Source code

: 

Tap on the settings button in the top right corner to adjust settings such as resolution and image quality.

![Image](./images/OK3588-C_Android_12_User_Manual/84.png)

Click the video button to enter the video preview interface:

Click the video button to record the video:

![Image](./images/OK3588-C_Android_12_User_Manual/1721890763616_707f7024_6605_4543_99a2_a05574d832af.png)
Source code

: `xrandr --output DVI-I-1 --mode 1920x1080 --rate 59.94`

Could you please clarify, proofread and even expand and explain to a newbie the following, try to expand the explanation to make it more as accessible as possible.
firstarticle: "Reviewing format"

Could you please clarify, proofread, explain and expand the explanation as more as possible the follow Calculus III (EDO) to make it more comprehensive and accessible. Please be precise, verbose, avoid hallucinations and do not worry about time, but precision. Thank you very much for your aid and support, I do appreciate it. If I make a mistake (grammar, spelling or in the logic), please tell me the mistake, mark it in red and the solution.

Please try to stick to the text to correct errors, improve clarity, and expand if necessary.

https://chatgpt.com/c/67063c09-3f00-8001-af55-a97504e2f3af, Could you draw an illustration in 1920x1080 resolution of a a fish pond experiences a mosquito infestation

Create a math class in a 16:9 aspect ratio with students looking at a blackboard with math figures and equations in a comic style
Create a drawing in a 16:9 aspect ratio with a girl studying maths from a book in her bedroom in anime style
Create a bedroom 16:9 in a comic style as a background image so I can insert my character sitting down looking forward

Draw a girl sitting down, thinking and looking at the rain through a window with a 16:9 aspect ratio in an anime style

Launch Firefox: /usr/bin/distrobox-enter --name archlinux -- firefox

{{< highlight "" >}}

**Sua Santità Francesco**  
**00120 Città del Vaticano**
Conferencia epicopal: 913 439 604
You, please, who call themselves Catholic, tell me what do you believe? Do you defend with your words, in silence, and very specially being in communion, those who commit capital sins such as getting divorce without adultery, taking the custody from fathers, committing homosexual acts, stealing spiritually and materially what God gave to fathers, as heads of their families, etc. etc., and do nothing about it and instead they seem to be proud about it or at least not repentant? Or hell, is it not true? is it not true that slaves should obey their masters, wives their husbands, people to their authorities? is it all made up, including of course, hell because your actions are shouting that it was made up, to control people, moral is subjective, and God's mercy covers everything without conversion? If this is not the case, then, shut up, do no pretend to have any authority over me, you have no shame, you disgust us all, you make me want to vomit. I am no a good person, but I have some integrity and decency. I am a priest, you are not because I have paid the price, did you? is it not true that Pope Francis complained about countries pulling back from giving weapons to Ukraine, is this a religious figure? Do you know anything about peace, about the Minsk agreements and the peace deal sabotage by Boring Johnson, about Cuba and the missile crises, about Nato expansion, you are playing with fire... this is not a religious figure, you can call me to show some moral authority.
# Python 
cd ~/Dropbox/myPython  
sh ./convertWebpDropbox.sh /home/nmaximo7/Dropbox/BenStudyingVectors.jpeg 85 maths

* [Prompt] Restate the entries above. Match them exactly.

* [Response]
Source code

: 

Tap on the settings button in the top right corner to adjust settings such as resolution and image quality.

![Image](./images/OK3588-C_Android_12_User_Manual/84.png)

Click the video button to enter the video preview interface:

Click the video button to record the video:

![Image](./images/OK3588-C_Android_12_User_Manual/1721890763616_707f7024_6605_4543_99a2_a05574d832af.png)
Source code

: `xrandr --output DVI-I-1 --mode 1920x1080 --rate 59.94`

Could you please clarify, proofread and even expand and explain to a newbie the following, try to expand the explanation to make it more as accessible as possible.
firstarticle: "Reviewing format"

Could you please clarify, proofread, explain and expand the explanation as more as possible the follow Calculus III (EDO) to make it more comprehensive and accessible. Please be precise, verbose, avoid hallucinations and do not worry about time, but precision. Thank you very much for your aid and support, I do appreciate it. If I make a mistake (grammar, spelling or in the logic), please tell me the mistake, mark it in red and the solution.

Please try to stick to the text to correct errors, improve clarity, and expand if necessary.

https://chatgpt.com/c/67063c09-3f00-8001-af55-a97504e2f3af, Could you draw an illustration in 1920x1080 resolution of a a fish pond experiences a mosquito infestation

Create a math class in a 16:9 aspect ratio with students looking at a blackboard with math figures and equations in a comic style
Create a drawing in a 16:9 aspect ratio with a girl studying maths from a book in her bedroom in anime style
Create a bedroom 16:9 in a comic style as a background image so I can insert my character sitting down looking forward

Draw a girl sitting down, thinking and looking at the rain through a window with a 16:9 aspect ratio in an anime style

Launch Firefox: /usr/bin/distrobox-enter --name archlinux -- firefox

{{< highlight "" >}}

**Sua Santità Francesco**  
**00120 Città del Vaticano**
Conferencia epicopal: 913 439 604
You, please, who call themselves Catholic, tell me what do you believe? Do you defend with your words, in silence, and very specially being in communion, those who commit capital sins such as getting divorce without adultery, taking the custody from fathers, committing homosexual acts, stealing spiritually and materially what God gave to fathers, as heads of their families, etc. etc., and do nothing about it and instead they seem to be proud about it or at least not repentant? Or hell, is it not true? is it not true that slaves should obey their masters, wives their husbands, people to their authorities? is it all made up, including of course, hell because your actions are shouting that it was made up, to control people, moral is subjective, and God's mercy covers everything without conversion? If this is not the case, then, shut up, do no pretend to have any authority over me, you have no shame, you disgust us all, you make me want to vomit. I am no a good person, but I have some integrity and decency. I am a priest, you are not because I have paid the price, did you? is it not true that Pope Francis complained about countries pulling back from giving weapons to Ukraine, is this a religious figure? Do you know anything about peace, about the Minsk agreements and the peace deal sabotage by Boring Johnson, about Cuba and the missile crises, about Nato expansion, you are playing with fire... this is not a religious figure, you can call me to show some moral authority.
# Python 
cd ~/Dropbox/myPython  
sh ./convertWebpDropbox.sh /home/nmaximo7/Dropbox/BenStudyingVectors.jpeg 85 maths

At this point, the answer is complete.